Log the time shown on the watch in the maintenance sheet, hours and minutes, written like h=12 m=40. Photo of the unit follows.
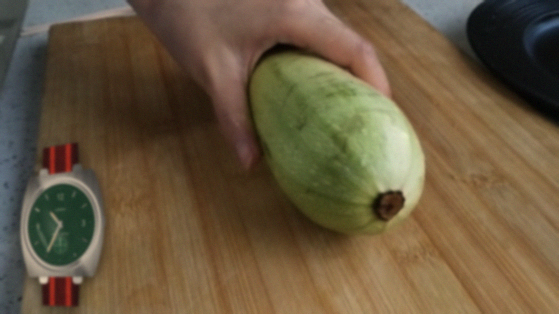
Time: h=10 m=35
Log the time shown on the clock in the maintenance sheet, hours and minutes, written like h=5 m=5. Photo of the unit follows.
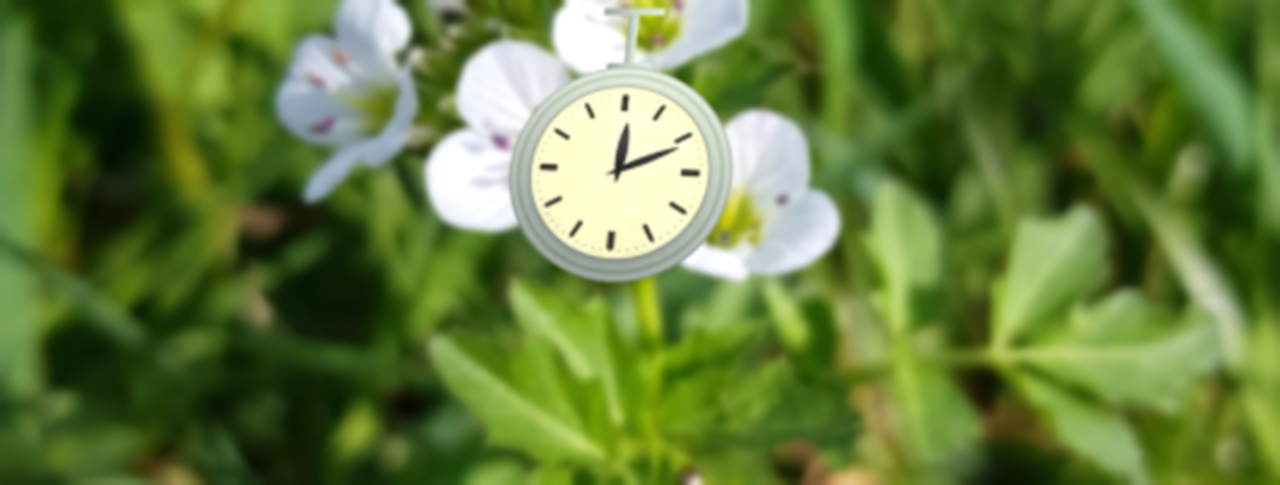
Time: h=12 m=11
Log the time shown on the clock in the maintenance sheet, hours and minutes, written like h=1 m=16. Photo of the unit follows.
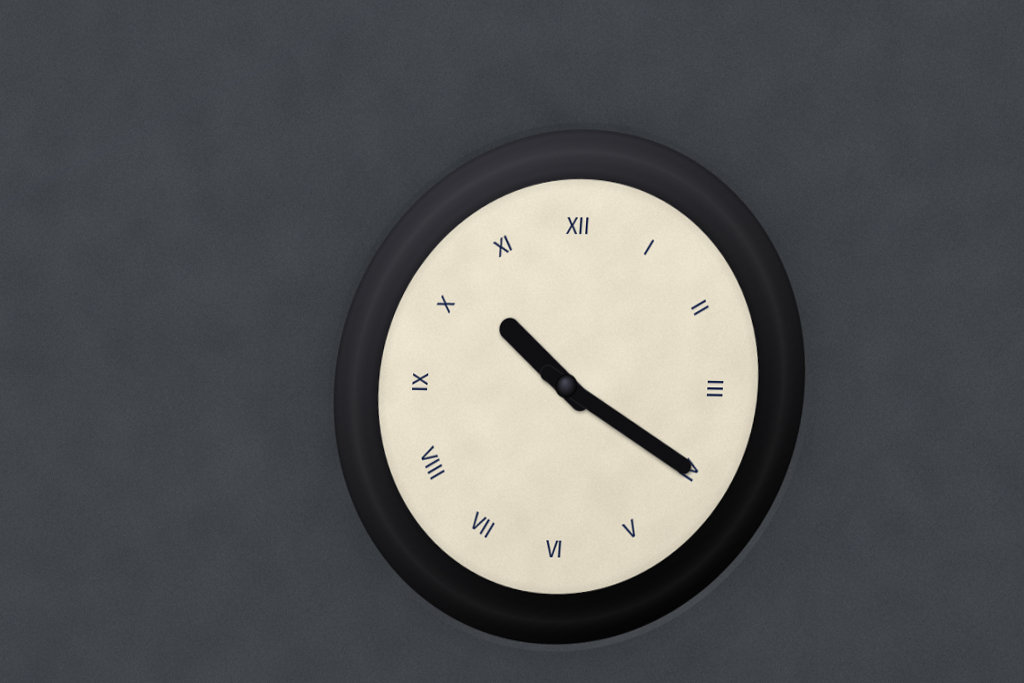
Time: h=10 m=20
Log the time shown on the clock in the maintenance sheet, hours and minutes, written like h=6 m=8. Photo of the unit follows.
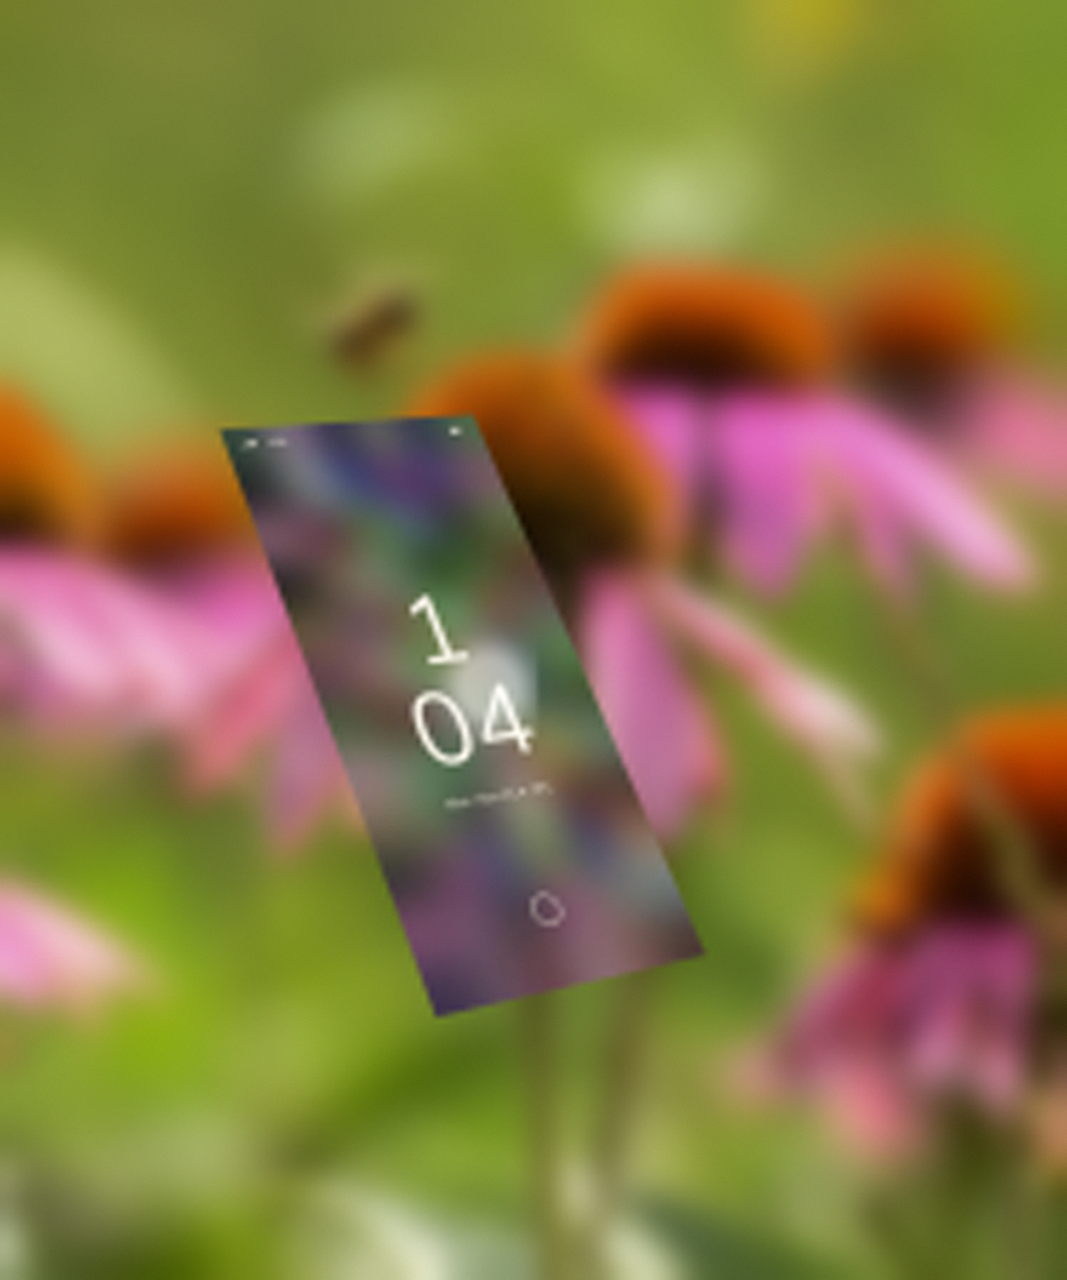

^^^^^^^^

Required task:
Copy word for word the stretch of the material from the line containing "m=5. Photo of the unit follows." through the end, omitting the pictures.

Written solution:
Log the time shown on the clock in the maintenance sheet, hours and minutes, written like h=5 m=5. Photo of the unit follows.
Time: h=12 m=11
Log the time shown on the clock in the maintenance sheet, hours and minutes, written like h=1 m=16. Photo of the unit follows.
Time: h=10 m=20
Log the time shown on the clock in the maintenance sheet, hours and minutes, written like h=6 m=8. Photo of the unit follows.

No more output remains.